This appealed to me because one of my mechanistic interpretation experiments was replicating Anthropic’s paper about introspection. I wanted to see whether a model could detect an injected concept (found by simple CAA), and then I did some crude refusal vector ablation with PCA, later refined to ridge residualization. What I learned is that detection is almost the easy part. That makes sense in very high dimensional spaces: almost any concept is linearly separable in 4096 dimensions. The interesting part is ‘routing’. A model can clearly detect a sensitive concept and behave very differently depending on whether the post-training routes that state into refusal, steering, confabulation, or a normal answer. So your result reads to me less as “wow, self-awareness” and more like “surface denials are a bad readout of what’s really represented”.
Gregory N. Frank
I think there’s a related failure mode you don’t cover here that may be even harder to fix than eval awareness: what happens when the form of control changes so that evals can’t see it even if the model isn’t trying to game anything.
I’ve been looking at political censorship in Chinese-origin LLMs as a test case for this. In the Qwen model family over the last few versions, refusal drops to zero, but the outputs stay just as policy-shaped. The control shifts from explicit refusal to smoother steering (rephrasing, selective emphasis, subtle redirection). A refusal-based eval would score that as a win. But it isn’t.
The thing that’s tricky about this is it doesn’t require any deception on the model’s part. It’s not “eval awareness”. It’s just that the behavioral signature the eval is looking for stopped being the way the model implements its policy. Labs have every incentive to make this transition because refusal is bad UX, so I’d expect it to happen broadly, not just in the Chinese political censorship case.

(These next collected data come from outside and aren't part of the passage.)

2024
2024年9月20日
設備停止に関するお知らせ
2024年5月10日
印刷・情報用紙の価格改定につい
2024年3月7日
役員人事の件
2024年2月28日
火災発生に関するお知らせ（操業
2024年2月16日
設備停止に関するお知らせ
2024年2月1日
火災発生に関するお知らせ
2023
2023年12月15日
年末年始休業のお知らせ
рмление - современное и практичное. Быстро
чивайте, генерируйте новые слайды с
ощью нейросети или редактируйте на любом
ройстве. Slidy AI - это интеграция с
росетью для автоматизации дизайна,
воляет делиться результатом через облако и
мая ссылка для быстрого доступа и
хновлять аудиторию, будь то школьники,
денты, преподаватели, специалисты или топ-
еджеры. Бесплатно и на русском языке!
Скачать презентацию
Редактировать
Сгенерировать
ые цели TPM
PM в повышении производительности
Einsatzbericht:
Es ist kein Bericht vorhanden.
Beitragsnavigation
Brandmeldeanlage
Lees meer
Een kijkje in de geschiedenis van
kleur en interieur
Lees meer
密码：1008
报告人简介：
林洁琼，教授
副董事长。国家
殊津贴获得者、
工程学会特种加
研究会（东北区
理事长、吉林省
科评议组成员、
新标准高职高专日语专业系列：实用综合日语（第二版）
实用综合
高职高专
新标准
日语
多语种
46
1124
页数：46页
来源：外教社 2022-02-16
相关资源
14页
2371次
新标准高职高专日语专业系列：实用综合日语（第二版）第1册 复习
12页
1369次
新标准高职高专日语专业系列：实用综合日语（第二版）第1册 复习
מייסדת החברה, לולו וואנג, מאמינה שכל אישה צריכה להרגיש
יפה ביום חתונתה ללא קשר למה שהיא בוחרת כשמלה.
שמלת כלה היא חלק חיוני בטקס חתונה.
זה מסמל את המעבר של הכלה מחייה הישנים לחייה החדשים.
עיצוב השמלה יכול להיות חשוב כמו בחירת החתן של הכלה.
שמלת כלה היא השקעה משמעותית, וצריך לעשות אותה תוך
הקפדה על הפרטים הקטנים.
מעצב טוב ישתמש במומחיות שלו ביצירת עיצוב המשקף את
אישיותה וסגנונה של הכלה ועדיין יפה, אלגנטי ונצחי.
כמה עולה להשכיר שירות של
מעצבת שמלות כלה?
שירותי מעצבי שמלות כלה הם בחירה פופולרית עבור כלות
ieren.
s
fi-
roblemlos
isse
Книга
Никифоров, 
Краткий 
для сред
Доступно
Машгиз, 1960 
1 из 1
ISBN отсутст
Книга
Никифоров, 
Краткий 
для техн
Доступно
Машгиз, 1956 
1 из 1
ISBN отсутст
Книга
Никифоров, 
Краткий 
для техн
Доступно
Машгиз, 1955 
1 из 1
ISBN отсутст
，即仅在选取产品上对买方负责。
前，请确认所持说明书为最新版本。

This connects to your training-side point: if you could trace how models learn to implement policy-shaped behavior (not just refusal), you’d have a much better handle on what your evals should actually be measuring. But right now most safety evals implicitly equate “control” with “refusal,” and I think that’s becoming a bigger blind spot over time.
This is good benchmark design. You’ve removed the easy loophole (CoT aesthetic scoring), while keeping objective answers. That makes typical progress claims much harder to fake. The main choice of “I know the ground truth, so the monitor can’t just pattern-match CoT” is what most evals miss.